You don't get to know all of me, because I don't trust you.

This post comes across as sweet, and innocent. It also comes across as absurdly self-entitled, and it's not an OK posture to take towards the world. It's not OK when the police take this posture, it's not OK when private companies take this posture, and it's not OK when strangers on the internet take this posture.

You are entitled to withdraw from relationships that don't fulfill your emotional needs. A reasonable audience for this missive is your girlfriend, your child (who relies on you), or your employer (to whom you are vulnerable).

3 hours agorexpop

Weaponised therapy speak is gross. This article was not asking you to spill your life story to every person you meet, it was asking you to speak with your own voice, which is a perfectly normal and in no way entitled thing to be asking.

3 hours agoapplfanboysbgon

What are you rambling about? It’s not about your doctor using ChatGPT for his newsletter, it’s about your colleagues using ChatGPT on Slack or email.

I personally think that the people who can’t be bothered to actually write authentic messages, and assume that everyone will just read their word salad full of repetitive AI patterns, are being the ones acting entitled.

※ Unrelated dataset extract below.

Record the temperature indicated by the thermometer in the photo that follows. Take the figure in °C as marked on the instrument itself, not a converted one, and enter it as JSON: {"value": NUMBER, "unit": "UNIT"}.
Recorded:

3 hours agostingraycharles

It is, because of the baked-in asymmetry. "I couldn't be bothered to write it, but you have to read it". Unless your expectation is that I'm going to have my chatbot summarize the messages from your chatbot, in which case, maybe we should just both ride off into the sunset.

an hour agolich_king

I'm so tired of hearing that word online.

True: Nobody is entitled to be treated nicely. Nobody is entitled to an open, friendly relationship. Nobody is entitled to get to know you. If we only did what we were entitled to do, and received what we were entitled to receive, the world would be an even shittier place than it already is. We have enough people walking around with the "You're not entitled to me being nice, so I'm not gonna be! nyaaaaa!" attitudes.